Wednesday, October 2, 2019

DALAM BENING MATAMU 12

DALAM BENING MATAMU  12

(Tien Kumalasari)

 

Mirna sedikit merasa canggung, karena yang duduk dikursi Adhitama adalah Ayud. Gadis yang menurut Mirna sedikit angkuh itu sama sekali tak menyapanya ramah. Ia sibuk mem balik-balikkan surat yang sudah diletakkannya dimeja. Berkas yang kemarin kata Adhitama harus ditelitinya kembali. Tapi kan memang nggak ada yang salah? Ia ingin menanyakan pada Ayud, kemana Adhitama, tapi diurungkannya.

"Ini sudah harus kemarin selesai, mengapa baru diserahkan sekarang?" tegur Ayud.

"Sebenarnya kemarin sudah selesai, tapi pak Adhit mengembalikannya ke saya, saya sudah menelitinya dan tampaknya nggak ada yang salah bu Sore harinya pak Adhit tidak kembali ke kantor, jadi baru sekarang saya letakkan dimeja."

Ayud merasa, memang tak ada yang salah pada berkas itu. Ia menutup kembali mapnya, setelah menandatanganinya. Memang Ayud berhak menandatangani seandainya kakaknya tidak ada. Ia kemudian mengangkat map itu lalu memanggil Mirna.

"Mirna, ini sudah.. "

Mirna berdiri dan mengambil berkas itu.

"Boleh kamu kirimkan sekarang."

"Baik bu."

Tiba-tiba ponsel Ayud berdering, Dinda menelpon rupanya.

"Hallo Din, ada apa?"

"mBak, ini aku lagi bantuin simbok memasak, tapi setahnya aku mau kerumah simbah ya?"

"Sendirian?
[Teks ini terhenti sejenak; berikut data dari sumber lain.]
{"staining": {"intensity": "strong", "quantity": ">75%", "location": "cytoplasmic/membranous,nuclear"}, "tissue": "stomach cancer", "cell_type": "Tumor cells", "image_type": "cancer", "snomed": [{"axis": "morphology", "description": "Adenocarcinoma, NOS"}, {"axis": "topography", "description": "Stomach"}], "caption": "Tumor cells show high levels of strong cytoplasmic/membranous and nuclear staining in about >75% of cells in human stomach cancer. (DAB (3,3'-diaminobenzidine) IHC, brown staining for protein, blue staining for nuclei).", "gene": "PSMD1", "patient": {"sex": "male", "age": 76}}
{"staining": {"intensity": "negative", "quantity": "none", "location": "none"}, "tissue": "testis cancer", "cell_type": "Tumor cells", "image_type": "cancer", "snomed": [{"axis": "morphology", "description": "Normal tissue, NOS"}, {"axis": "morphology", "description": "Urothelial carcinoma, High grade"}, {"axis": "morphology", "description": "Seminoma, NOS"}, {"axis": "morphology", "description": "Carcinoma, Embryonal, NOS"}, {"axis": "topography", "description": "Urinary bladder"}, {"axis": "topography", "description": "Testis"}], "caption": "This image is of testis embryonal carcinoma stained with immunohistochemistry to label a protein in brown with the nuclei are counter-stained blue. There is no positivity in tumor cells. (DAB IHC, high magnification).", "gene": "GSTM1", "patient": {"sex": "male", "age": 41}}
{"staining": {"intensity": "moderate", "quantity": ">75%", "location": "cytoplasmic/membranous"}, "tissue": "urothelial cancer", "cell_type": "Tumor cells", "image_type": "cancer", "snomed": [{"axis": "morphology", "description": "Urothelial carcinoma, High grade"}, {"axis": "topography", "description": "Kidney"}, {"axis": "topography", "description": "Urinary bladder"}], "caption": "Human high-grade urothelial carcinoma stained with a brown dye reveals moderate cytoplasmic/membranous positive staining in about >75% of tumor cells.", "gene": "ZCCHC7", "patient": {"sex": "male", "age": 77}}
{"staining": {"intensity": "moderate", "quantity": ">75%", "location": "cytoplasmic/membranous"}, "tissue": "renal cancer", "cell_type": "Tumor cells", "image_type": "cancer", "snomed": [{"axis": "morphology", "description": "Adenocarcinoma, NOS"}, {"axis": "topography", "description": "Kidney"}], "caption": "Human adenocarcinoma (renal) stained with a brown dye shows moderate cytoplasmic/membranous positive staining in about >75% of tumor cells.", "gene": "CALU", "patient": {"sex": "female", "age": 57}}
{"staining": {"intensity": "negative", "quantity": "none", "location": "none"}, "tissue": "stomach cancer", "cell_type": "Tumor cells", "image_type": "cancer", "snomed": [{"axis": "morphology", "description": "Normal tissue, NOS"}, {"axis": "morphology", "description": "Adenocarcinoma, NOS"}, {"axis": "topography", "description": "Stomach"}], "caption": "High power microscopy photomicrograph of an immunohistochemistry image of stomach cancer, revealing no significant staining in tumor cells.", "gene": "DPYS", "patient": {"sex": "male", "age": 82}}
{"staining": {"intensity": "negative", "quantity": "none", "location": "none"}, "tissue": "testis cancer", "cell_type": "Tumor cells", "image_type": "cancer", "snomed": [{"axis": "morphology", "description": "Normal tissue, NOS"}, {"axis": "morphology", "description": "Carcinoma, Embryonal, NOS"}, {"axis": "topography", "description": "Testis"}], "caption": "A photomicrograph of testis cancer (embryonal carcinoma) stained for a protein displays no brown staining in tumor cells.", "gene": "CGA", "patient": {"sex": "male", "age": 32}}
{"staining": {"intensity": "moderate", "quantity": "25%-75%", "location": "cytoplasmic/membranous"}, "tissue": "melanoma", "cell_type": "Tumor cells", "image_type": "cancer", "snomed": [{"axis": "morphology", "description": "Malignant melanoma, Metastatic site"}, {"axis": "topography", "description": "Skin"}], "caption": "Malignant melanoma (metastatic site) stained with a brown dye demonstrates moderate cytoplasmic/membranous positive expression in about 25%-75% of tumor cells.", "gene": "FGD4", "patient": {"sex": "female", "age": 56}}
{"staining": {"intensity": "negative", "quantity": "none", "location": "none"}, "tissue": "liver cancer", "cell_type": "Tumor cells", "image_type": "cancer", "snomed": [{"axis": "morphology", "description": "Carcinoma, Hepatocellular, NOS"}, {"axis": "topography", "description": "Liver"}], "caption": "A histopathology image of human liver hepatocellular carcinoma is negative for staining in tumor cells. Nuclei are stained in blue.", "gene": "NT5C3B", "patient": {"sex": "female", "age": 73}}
Kamu nggak takut nyasar?"

"Ya enggak lah mbak, aku bisa naik ojek online atau taksi."

"Baiklah, terserah kamu, tapi setelah ini kamu harus siap-siap ikutan ujian masuk kamu ke universitas lho, nggak lama lagi tuh."

"Iya mbak, siap..."

Ayud menutup pembicaraan itu. Ia senang ikut memikirkan kelanjutan kuliah Dinda, ia memang menyayangi Dinda sejak mereka masih kanak-kanak.

***

Retno terkejut ketika siang itu tiba-tiba Adhitama muncul dihadapannya.

"Adhit ? Ya ampun Dhit, angin apa yang membawamu kemari?" Sambut Retno sambul memeluk Adhitama erat-erat.

"Kebetulan ada waktu, pengin mampir kemari tante. Ini oleh-oleh buat tante dan om Raharjo." kata Adhit sambil menyerahkan sekotak bingkisan berisi makanan khas Solo. Tadi sebelum ke bandara dia mampir beli oleh-oleh itu.

"Waduuh.. banyak banget oleh-olehnya, terimakasih banyak ya."

"Om Raharjo belum pulang?"

"Belum nak, nanti sorean baru pulang, tapi nanti tante mau menelpon saja, barangkali dia bisa pulang lebih awal.

"Biar saja tante, nanti mengganggu."

"Nggak, nggak apa-apa.. sebentar, tante ambilkan minum buat kamu."

Adhitama duduk menunggu di kursi tamu itu, tapi hatinya  er debar-debar. Ia tak tau harus mengatakan apa, dan ia juga seperti mimpi ketika tiba-tiba sudah menginjakkan kakinya dirumah itu. Adhitama belum pernah jatuh cinta, belum pernah merasakan perasaan seperti yang ia rasakan kepada Dinda, dan ia sungguh kebingungan ketika belum-belum ayahnya sudah menentangnya. Sekarang ia datang kerumah orang tua Dinda, tapi ia bingung harus mengatakan apa. 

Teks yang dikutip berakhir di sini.